Summary
In this blog, a patient safety lead shares how they implemented a Safety-II approach to patient transfers, highlighting the disconnect between 'work as imagined' and 'work as done', and the importance of listening to frontline voices.
Content
Background
When I was asked to revise the Trust’s patient transfer policy, I was aware that this was more than just a routine administrative task. With over 12 years’ experience in critical care outreach and a current role in patient safety, I had seen first-hand how policy can often fail to reflect the realities of frontline practice. I was given three months to complete the update, with a clear objective: to ensure the safe transfer of patients within hospital departments, across different hospital sites and to external healthcare providers. Transfers to home were not within scope.
What struck me early on was how frequently policies are written by individuals who, though senior and highly experienced, may no longer be closely connected to the clinical day-to-day. This can result in a disconnect between 'work as imagined' and 'work as done'.[1] To address this, I adopted a Safety-II perspective—focusing not just on what goes wrong, but on what goes right in everyday operations.[2]

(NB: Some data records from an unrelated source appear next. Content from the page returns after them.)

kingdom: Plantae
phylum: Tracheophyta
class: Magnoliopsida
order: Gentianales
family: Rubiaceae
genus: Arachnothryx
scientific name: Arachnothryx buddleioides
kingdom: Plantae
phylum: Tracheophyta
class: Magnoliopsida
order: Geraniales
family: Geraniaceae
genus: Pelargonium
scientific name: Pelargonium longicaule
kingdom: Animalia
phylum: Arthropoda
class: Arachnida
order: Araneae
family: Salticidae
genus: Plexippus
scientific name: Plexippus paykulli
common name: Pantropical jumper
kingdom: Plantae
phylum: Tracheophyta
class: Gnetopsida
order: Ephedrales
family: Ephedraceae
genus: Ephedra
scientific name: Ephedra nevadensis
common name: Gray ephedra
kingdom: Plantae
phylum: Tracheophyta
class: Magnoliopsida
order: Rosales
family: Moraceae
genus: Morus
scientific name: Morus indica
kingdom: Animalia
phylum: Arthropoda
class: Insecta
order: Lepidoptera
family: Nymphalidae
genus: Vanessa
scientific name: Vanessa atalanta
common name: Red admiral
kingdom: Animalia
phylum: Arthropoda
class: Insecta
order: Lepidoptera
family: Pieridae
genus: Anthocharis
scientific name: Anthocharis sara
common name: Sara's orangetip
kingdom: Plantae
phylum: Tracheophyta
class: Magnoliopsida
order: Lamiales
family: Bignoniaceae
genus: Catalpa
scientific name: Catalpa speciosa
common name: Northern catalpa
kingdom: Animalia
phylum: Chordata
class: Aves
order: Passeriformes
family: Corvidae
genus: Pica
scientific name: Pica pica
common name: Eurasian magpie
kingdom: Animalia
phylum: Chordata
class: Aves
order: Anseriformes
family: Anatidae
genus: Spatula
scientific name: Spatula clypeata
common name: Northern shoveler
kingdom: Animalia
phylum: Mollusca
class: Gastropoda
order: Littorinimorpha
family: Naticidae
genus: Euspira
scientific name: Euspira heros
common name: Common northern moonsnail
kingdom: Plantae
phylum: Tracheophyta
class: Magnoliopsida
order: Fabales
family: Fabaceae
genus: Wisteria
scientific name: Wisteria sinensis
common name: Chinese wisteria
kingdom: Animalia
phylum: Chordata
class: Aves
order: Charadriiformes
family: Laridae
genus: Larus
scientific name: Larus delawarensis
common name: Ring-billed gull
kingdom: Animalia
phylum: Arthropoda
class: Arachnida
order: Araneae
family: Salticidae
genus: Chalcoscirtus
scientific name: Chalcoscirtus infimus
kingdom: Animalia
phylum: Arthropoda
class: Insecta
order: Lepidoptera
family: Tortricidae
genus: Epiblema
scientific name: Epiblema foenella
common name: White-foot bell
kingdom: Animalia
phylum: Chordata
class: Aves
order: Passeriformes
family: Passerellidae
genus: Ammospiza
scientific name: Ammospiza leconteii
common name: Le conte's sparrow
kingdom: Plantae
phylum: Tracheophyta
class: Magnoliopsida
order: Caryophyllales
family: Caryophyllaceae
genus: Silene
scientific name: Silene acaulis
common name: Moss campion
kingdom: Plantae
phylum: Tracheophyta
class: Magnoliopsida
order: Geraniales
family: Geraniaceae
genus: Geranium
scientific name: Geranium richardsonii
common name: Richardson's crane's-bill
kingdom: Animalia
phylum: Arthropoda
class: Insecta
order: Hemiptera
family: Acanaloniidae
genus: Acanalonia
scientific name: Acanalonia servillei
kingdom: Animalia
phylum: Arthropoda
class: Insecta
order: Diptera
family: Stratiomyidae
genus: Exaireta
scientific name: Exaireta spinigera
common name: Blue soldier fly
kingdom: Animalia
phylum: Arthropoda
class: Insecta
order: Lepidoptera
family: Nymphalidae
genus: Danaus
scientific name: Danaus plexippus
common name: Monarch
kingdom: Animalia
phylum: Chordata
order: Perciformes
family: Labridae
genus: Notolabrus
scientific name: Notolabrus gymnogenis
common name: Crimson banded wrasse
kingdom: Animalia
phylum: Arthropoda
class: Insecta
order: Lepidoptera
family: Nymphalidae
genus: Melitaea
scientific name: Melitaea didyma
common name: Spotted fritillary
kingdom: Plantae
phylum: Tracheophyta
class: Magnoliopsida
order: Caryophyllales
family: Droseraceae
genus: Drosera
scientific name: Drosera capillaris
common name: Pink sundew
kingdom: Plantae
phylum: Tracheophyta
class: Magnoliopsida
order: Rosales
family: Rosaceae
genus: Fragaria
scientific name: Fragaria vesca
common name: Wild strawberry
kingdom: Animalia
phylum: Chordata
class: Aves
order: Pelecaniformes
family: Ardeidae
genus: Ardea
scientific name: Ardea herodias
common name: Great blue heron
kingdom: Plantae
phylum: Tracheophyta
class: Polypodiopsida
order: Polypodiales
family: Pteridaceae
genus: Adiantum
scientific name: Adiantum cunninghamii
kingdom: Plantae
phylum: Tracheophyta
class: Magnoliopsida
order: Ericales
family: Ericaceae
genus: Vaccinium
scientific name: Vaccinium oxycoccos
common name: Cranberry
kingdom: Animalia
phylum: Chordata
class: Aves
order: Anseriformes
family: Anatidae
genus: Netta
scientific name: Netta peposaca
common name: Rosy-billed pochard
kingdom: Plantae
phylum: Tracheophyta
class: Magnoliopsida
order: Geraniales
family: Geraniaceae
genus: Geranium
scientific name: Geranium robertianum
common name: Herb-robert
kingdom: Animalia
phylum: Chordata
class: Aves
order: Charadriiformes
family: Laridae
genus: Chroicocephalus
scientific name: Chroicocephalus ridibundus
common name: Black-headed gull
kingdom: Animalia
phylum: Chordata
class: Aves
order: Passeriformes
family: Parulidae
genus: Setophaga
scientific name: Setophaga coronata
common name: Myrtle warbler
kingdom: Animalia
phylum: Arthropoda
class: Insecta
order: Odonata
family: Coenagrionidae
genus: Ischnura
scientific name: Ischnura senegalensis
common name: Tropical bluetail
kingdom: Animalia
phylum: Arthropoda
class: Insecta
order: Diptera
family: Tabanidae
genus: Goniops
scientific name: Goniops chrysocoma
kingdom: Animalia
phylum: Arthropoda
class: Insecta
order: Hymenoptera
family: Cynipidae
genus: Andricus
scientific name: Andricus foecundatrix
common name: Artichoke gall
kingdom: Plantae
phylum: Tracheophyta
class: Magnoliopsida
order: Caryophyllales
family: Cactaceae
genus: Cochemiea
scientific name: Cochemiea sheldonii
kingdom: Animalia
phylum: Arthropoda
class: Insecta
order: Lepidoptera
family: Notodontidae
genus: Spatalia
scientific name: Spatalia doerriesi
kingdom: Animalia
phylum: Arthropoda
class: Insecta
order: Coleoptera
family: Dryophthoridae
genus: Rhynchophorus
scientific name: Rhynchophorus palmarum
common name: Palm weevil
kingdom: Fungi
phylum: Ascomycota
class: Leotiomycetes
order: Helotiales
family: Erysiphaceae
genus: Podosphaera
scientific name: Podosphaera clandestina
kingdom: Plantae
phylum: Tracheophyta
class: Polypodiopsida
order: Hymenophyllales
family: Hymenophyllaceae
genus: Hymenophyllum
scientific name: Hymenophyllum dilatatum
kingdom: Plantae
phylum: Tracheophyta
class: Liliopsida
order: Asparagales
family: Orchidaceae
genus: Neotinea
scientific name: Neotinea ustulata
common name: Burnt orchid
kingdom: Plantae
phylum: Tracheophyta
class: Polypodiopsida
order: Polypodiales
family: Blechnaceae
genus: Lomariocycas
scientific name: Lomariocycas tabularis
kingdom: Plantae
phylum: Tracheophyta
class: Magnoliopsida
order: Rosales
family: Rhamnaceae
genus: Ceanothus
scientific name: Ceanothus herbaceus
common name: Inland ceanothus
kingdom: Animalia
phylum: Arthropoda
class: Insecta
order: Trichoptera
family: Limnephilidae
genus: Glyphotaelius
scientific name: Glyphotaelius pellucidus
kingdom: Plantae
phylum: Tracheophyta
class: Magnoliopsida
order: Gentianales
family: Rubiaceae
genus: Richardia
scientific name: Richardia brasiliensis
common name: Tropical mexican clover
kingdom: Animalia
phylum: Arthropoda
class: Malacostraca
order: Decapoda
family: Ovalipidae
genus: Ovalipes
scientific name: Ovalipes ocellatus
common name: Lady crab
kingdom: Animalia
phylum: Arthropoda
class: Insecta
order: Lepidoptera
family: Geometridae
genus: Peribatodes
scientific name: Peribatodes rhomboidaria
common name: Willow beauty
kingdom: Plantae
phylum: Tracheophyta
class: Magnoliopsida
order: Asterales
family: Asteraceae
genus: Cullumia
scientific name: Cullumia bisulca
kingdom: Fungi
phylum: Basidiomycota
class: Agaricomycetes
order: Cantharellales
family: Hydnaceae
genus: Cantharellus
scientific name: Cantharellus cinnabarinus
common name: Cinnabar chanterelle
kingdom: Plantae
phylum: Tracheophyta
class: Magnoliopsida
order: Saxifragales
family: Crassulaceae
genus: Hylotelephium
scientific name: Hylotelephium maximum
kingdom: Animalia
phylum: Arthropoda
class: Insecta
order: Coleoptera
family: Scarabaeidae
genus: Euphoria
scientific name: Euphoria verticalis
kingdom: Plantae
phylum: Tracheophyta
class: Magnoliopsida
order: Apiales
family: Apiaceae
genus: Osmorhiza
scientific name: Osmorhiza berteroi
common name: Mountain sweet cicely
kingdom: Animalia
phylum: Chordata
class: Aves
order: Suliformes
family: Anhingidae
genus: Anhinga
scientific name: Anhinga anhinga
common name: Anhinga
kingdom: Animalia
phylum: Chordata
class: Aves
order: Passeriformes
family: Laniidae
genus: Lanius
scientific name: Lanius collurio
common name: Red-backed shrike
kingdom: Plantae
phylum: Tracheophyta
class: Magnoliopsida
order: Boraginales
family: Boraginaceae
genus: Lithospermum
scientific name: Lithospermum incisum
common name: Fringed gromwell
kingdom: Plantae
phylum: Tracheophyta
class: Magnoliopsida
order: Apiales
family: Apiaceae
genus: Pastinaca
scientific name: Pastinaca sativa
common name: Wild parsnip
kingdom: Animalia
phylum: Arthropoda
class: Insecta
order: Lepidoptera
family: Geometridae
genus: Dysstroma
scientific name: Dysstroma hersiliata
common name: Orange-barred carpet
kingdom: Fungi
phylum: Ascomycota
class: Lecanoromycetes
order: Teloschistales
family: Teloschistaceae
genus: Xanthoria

My goal was to produce a practical, patient-centred policy that staff could confidently apply in real-world situations.
What I did
The existing policy was lengthy, complex and delivered in a dense narrative format. It included extensive lists of responsibilities for both transferring and receiving staff and it required staff to refer to a separate, standalone policy for medication transfers. As a practising nurse, I found the original version difficult to use—and I was not alone.
Recognising this, I started by reviewing the policy through the lens of my clinical experience. I considered the wide range of transfer types: from critically unwell patients in intensive care to stable individuals moving to a general ward; from straightforward intra-hospital moves to more complex inter-site transfers. The variables were numerous: time of day, staffing levels, patient acuity and even the involvement of non-clinical staff.
Understanding this complexity helped reinforce that a rigid, one-size-fits-all policy would not be fit for purpose. Instead, staff needed guidance that allowed for clinical judgement and flexibility—particularly in dynamic environments like the emergency department (ED), where many transfers occur.
To inform my work, I conducted observational visits in the ED. This was a deliberate decision, made to explore where and how transfers were most frequent. Unsurprisingly, I found that staff were rarely referring to the existing policy or checklists. Despite this, most transfers were completed safely, further demonstrating that frontline knowledge and adaptive capacity were strong. However, one recurrent concern emerged: uncertainty around who should escort patients during transfer, especially those with higher clinical risk.
I then facilitated a focus group with frontline staff, who consistently reported that existing tools lacked decision-making support. The digital checklist in use addressed only basic administrative tasks, offering little guidance for clinical risk assessment.
In response, I worked with subject matter experts to develop a visual, easy-to-use risk stratification tool:
This matrix considered patient acuity (via NEWS2), clinical condition and any additional complexities. It was designed to support decision making on the appropriate level of clinical escort required for safe transfer.
While the tool is applicable to most adult acute settings, certain areas—such as maternity, paediatrics, and specialist theatres—require their own local adaptations. Therefore, the policy encourages staff in these areas to refer to their departmental standard operating procedures.
To enhance usability, I embedded the matrix into the policy as an appendix and integrated it into the Trust’s digital documentation system. This ensured easy access for staff during the transfer planning process and reduced the likelihood of bypassing key safety steps.
Reflections
Implementing a Safety-II approach in policy development was unfamiliar territory for me and, at times, it was daunting. The initial lack of precedent or internal guidance meant I had to trust the process and remain grounded in clinical realities. That said, support from my colleagues, particularly within the patient safety team, was instrumental in maintaining momentum.
Crucially, success depended on listening to frontline voices. Engaging staff through observation and feedback created a sense of shared ownership and helped overcome resistance. Rather than prescribing a rigid set of instructions, the final policy reflects the complexity of healthcare while offering clarity where it is most needed.
In developing this policy, I have gained a deeper appreciation for the value of designing with—not just for—those who do the work. Safety-II has helped shift our organisational lens from reactive to proactive, making room for learning from everyday success, not just failure.
References
- Hollnagel E. Safety-I and Safety-II: The Past and Future of Safety Management. Farnham: Ashgate; 2014.
- Hollnagel E, Wears RL, Braithwaite J. From Safety-I to Safety-II: A White Paper. [Online] The Resilient Health Care Net, 2015.